== Task to carry out ==
An identical copy of all records below is to be written out.

=-=-=

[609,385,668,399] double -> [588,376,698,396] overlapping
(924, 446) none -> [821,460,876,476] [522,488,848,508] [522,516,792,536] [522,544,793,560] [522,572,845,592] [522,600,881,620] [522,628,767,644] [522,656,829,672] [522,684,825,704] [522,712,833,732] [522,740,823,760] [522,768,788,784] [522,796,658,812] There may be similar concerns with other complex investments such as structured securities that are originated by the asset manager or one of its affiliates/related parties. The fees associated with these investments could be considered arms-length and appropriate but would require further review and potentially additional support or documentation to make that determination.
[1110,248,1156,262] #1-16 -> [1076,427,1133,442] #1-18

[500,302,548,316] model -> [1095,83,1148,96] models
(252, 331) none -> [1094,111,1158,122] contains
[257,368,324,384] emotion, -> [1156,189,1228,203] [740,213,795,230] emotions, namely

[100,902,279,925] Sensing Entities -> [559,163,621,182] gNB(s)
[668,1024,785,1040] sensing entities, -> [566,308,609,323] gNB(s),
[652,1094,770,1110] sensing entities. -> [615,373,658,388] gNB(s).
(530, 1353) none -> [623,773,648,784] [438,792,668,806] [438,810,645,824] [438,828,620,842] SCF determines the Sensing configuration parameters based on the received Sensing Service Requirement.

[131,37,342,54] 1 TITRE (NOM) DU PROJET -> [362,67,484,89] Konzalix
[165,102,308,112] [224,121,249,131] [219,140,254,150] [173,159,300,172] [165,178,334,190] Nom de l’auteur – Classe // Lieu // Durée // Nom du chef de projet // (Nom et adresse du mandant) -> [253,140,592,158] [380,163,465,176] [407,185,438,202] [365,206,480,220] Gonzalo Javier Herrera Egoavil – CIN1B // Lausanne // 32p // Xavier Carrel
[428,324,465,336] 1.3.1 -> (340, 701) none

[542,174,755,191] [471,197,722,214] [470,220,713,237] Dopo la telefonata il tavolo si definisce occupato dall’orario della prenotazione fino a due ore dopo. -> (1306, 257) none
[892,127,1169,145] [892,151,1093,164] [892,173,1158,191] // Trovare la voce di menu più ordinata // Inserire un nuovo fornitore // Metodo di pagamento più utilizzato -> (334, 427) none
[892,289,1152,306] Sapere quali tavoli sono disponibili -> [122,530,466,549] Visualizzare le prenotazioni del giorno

=-=-=

== Answer section ==
[609,385,668,399] double -> [588,376,698,396] overlapping
(924, 446) none -> [821,460,876,476] [522,488,848,508] [522,516,792,536] [522,544,793,560] [522,572,845,592] [522,600,881,620] [522,628,767,644] [522,656,829,672] [522,684,825,704] [522,712,833,732] [522,740,823,760] [522,768,788,784] [522,796,658,812] There may be similar concerns with other complex investments such as structured securities that are originated by the asset manager or one of its affiliates/related parties. The fees associated with these investments could be considered arms-length and appropriate but would require further review and potentially additional support or documentation to make that determination.
[1110,248,1156,262] #1-16 -> [1076,427,1133,442] #1-18

[500,302,548,316] model -> [1095,83,1148,96] models
(252, 331) none -> [1094,111,1158,122] contains
[257,368,324,384] emotion, -> [1156,189,1228,203] [740,213,795,230] emotions, namely

[100,902,279,925] Sensing Entities -> [559,163,621,182] gNB(s)
[668,1024,785,1040] sensing entities, -> [566,308,609,323] gNB(s),
[652,1094,770,1110] sensing entities. -> [615,373,658,388] gNB(s).
(530, 1353) none -> [623,773,648,784] [438,792,668,806] [438,810,645,824] [438,828,620,842] SCF determines the Sensing configuration parameters based on the received Sensing Service Requirement.

[131,37,342,54] 1 TITRE (NOM) DU PROJET -> [362,67,484,89] Konzalix
[165,102,308,112] [224,121,249,131] [219,140,254,150] [173,159,300,172] [165,178,334,190] Nom de l’auteur – Classe // Lieu // Durée // Nom du chef de projet // (Nom et adresse du mandant) -> [253,140,592,158] [380,163,465,176] [407,185,438,202] [365,206,480,220] Gonzalo Javier Herrera Egoavil – CIN1B // Lausanne // 32p // Xavier Carrel
[428,324,465,336] 1.3.1 -> (340, 701) none

[542,174,755,191] [471,197,722,214] [470,220,713,237] Dopo la telefonata il tavolo si definisce occupato dall’orario della prenotazione fino a due ore dopo. -> (1306, 257) none
[892,127,1169,145] [892,151,1093,164] [892,173,1158,191] // Trovare la voce di menu più ordinata // Inserire un nuovo fornitore // Metodo di pagamento più utilizzato -> (334, 427) none
[892,289,1152,306] Sapere quali tavoli sono disponibili -> [122,530,466,549] Visualizzare le prenotazioni del giorno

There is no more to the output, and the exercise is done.